◆ Exercise
With the records as your source, report how many lines contain "hours". Add no other words.

Source texts of formatted documents
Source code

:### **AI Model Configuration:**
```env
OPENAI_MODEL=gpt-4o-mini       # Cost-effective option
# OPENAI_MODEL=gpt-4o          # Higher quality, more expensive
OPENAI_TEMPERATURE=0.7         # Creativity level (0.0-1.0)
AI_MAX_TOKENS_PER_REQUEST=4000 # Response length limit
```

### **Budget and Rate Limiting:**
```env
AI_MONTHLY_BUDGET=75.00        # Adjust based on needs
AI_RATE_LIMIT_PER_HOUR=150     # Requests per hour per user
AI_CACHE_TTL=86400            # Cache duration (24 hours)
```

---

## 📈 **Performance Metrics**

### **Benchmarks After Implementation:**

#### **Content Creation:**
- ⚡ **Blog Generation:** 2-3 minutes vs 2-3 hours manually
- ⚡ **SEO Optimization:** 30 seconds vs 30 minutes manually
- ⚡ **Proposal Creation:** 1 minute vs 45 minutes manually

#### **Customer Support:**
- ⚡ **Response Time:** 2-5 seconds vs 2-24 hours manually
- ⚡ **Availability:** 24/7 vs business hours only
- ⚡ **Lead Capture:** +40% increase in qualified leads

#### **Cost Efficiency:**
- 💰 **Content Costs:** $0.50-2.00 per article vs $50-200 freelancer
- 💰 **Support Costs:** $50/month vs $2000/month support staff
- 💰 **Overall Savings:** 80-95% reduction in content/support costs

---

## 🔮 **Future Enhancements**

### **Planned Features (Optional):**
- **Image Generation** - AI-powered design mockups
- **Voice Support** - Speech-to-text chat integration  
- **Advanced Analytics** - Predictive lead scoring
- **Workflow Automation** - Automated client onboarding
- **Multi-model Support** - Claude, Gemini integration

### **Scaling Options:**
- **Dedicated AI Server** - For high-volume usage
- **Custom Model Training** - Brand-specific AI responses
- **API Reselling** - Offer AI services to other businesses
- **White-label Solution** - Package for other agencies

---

◆ Result of the task
4